The U.S. Commission on International Religious Freedom implored Secretary of State John Kerry late last month to admit to the United States some Bangladeshi bloggers at high risk of assassination by al-Qaeda groups.
That follows a plea just before Christmas from a coalition of human rights groups warning that dozens of Bangladeshi writers — deemed blasphemers by Islamists for their secular works — were in “urgent danger” and in need of protection.
But today at the State Department, the Obama administration wouldn’t confirm if it had any response to the requests in which the urgency of the matter was clearly spelled out.
USCIRF Chairman Robert P. George wrote to Kerry on Jan. 25, asking “that our government provide humanitarian parole for a limited number of Bangladeshi writers at imminent risk of assassination by extremist groups.”
Last year, one American, Avijit Roy of Atlanta, and four Bangladeshis, Washiqur Rahman Babu, Ananta Bijoy Das, Niloy Chatterjee, and Faisal Arefin Dipan, were viciously murdered by assassins aligned with al-Qaeda in the Indian Subcontinent.
George noted that they “were assassinated because of their writings, including expressing their secular beliefs that amounted to blasphemy in the eyes of the religious extremists who killed them.”
“Additionally, numerous other individuals have been placed on ‘hit-lists,’ which are widely available on the Internet.
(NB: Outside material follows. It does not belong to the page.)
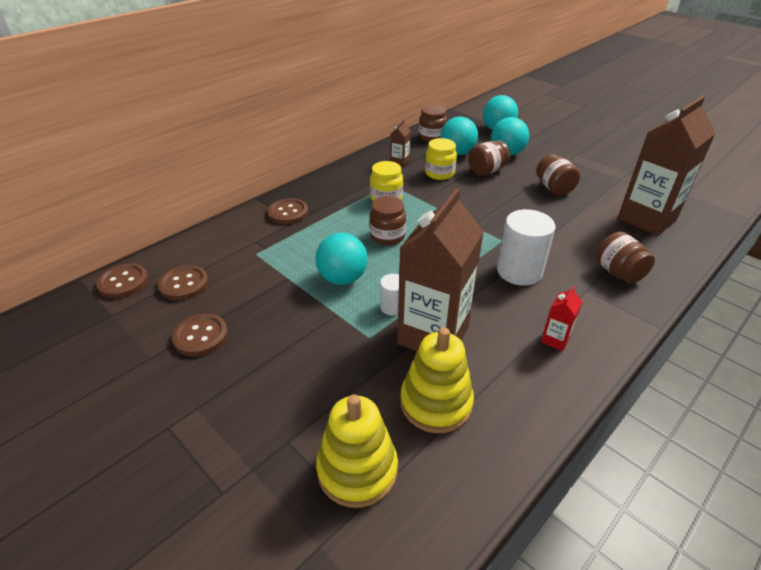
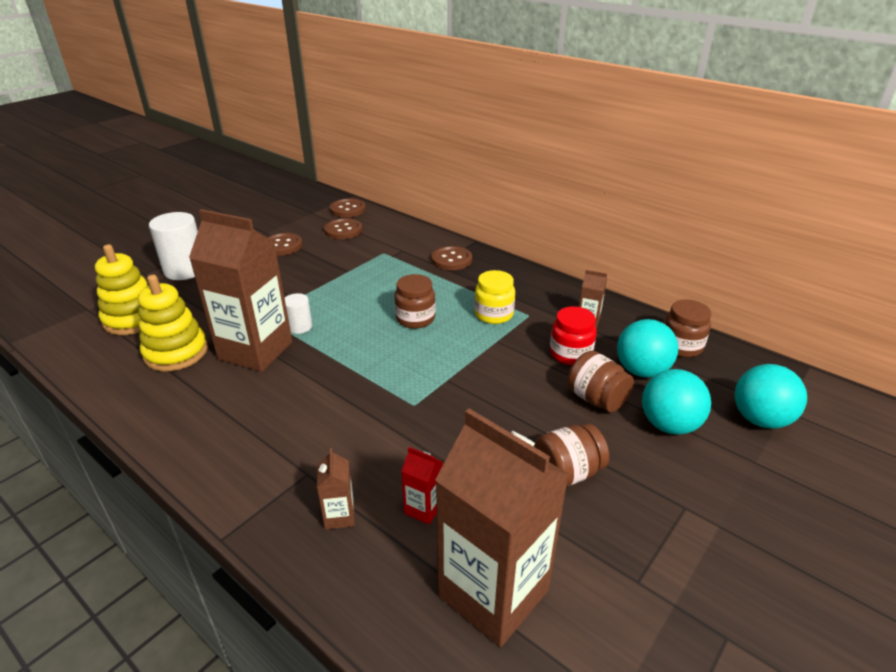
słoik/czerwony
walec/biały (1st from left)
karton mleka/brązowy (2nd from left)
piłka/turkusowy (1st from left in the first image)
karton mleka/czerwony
The five murders, along with the hit lists, underscore that several individuals remain in imminent danger,” he wrote.
“USCIRF respectfully urges you to use your good offices to help secure humanitarian parole for a select number of bloggers who remain in imminent danger in Bangladesh.”
The December letter to Kerry from PEN American Center, Freedom House, Human Rights Watch, Reporters Without Borders and others noted that “the government of Bangladesh has not provided adequate protection to those at risk and, in some cases, has promoted the idea that these bloggers should self-censor in order to deter attacks against them—or that they should leave the country.”
“In what appears to be a concession to appease Islamist groups, Bangladeshi officials have also arrested secular bloggers on charges of insulting religious sentiments in the past,” the coalition wrote.